INPUT DATA Start Marker

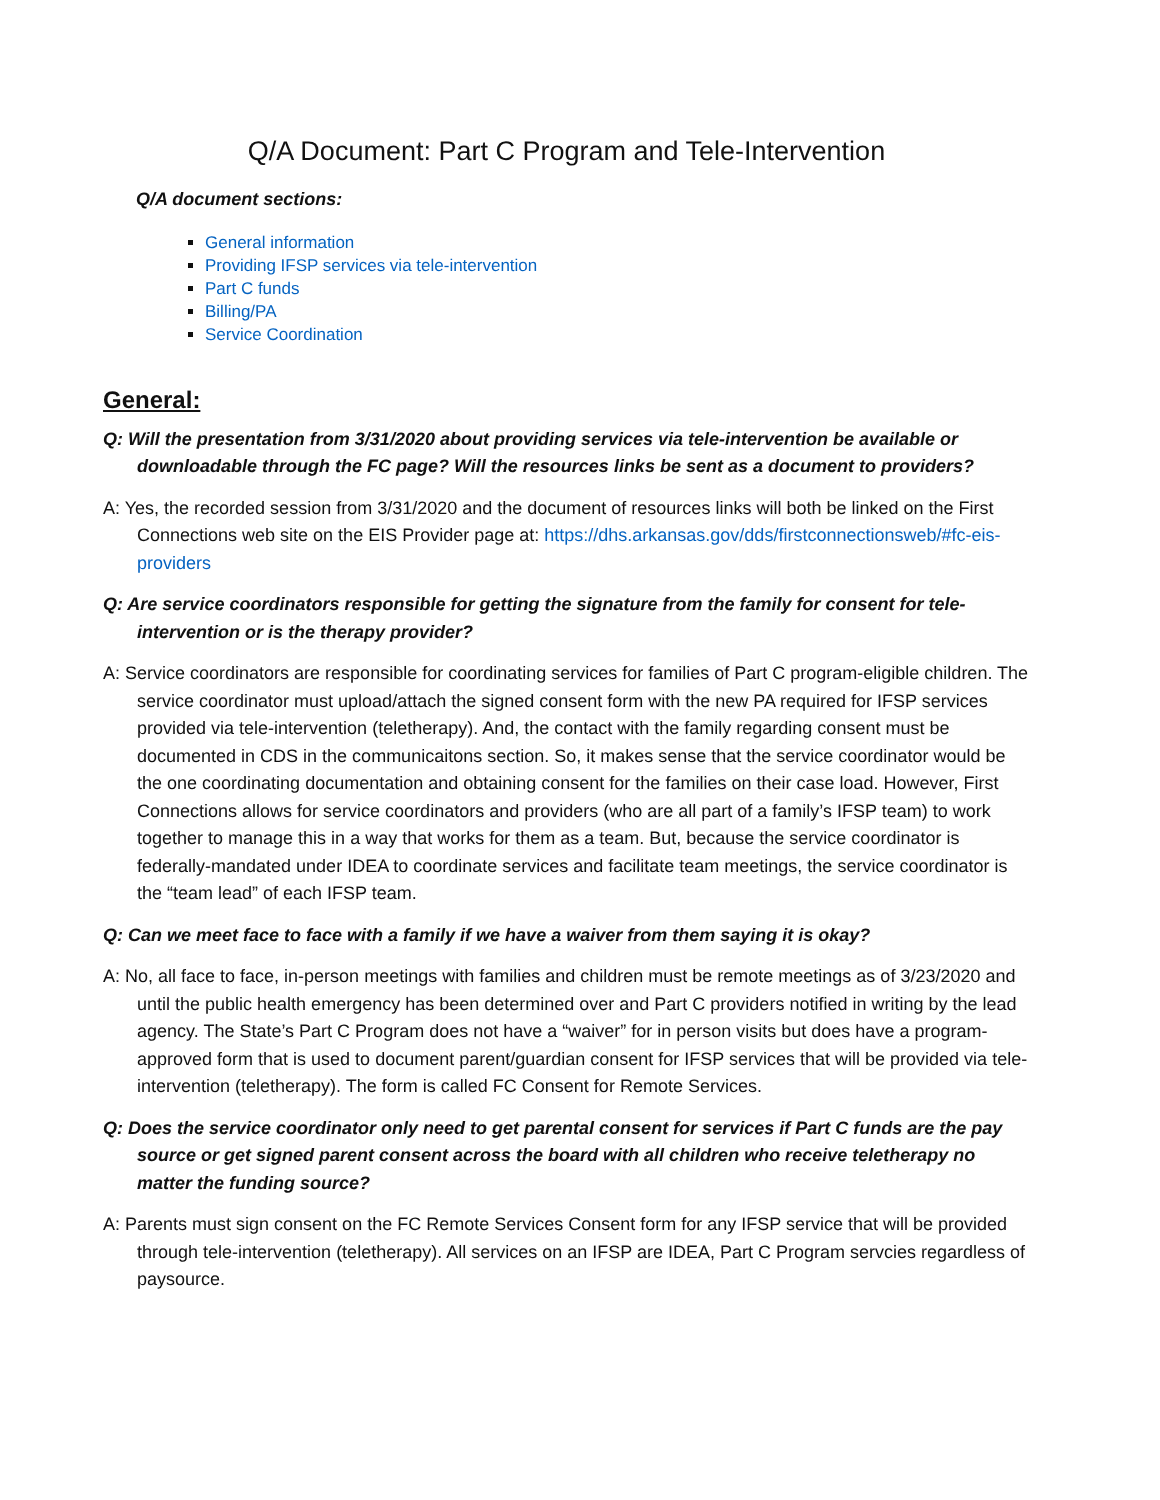Q/A Document: Part C Program and Tele-Intervention
Q/A document sections:
General information
Providing IFSP services via tele-intervention
Part C funds
Billing/PA
Service Coordination
General:
Q: Will the presentation from 3/31/2020 about providing services via tele-intervention be available or downloadable through the FC page? Will the resources links be sent as a document to providers?
A: Yes, the recorded session from 3/31/2020 and the document of resources links will both be linked on the First Connections web site on the EIS Provider page at: https://dhs.arkansas.gov/dds/firstconnectionsweb/#fc-eis-providers
Q: Are service coordinators responsible for getting the signature from the family for consent for tele-intervention or is the therapy provider?
A: Service coordinators are responsible for coordinating services for families of Part C program-eligible children. The service coordinator must upload/attach the signed consent form with the new PA required for IFSP services provided via tele-intervention (teletherapy). And, the contact with the family regarding consent must be documented in CDS in the communicaitons section. So, it makes sense that the service coordinator would be the one coordinating documentation and obtaining consent for the families on their case load. However, First Connections allows for service coordinators and providers (who are all part of a family’s IFSP team) to work together to manage this in a way that works for them as a team. But, because the service coordinator is federally-mandated under IDEA to coordinate services and facilitate team meetings, the service coordinator is the “team lead” of each IFSP team.
Q: Can we meet face to face with a family if we have a waiver from them saying it is okay?
A: No, all face to face, in-person meetings with families and children must be remote meetings as of 3/23/2020 and until the public health emergency has been determined over and Part C providers notified in writing by the lead agency. The State’s Part C Program does not have a “waiver” for in person visits but does have a program-approved form that is used to document parent/guardian consent for IFSP services that will be provided via tele-intervention (teletherapy). The form is called FC Consent for Remote Services.
Q: Does the service coordinator only need to get parental consent for services if Part C funds are the pay source or get signed parent consent across the board with all children who receive teletherapy no matter the funding source?
A: Parents must sign consent on the FC Remote Services Consent form for any IFSP service that will be provided through tele-intervention (teletherapy). All services on an IFSP are IDEA, Part C Program servcies regardless of paysource.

INPUT DATA End Marker

## TASK PROMPT
Beginning with the line that contains "Q: Does the", return every line through the end of the data above, exactly as written.

## THE ANSWER
Q: Does the service coordinator only need to get parental consent for services if Part C funds are the pay source or get signed parent consent across the board with all children who receive teletherapy no matter the funding source?
A: Parents must sign consent on the FC Remote Services Consent form for any IFSP service that will be provided through tele-intervention (teletherapy). All services on an IFSP are IDEA, Part C Program servcies regardless of paysource.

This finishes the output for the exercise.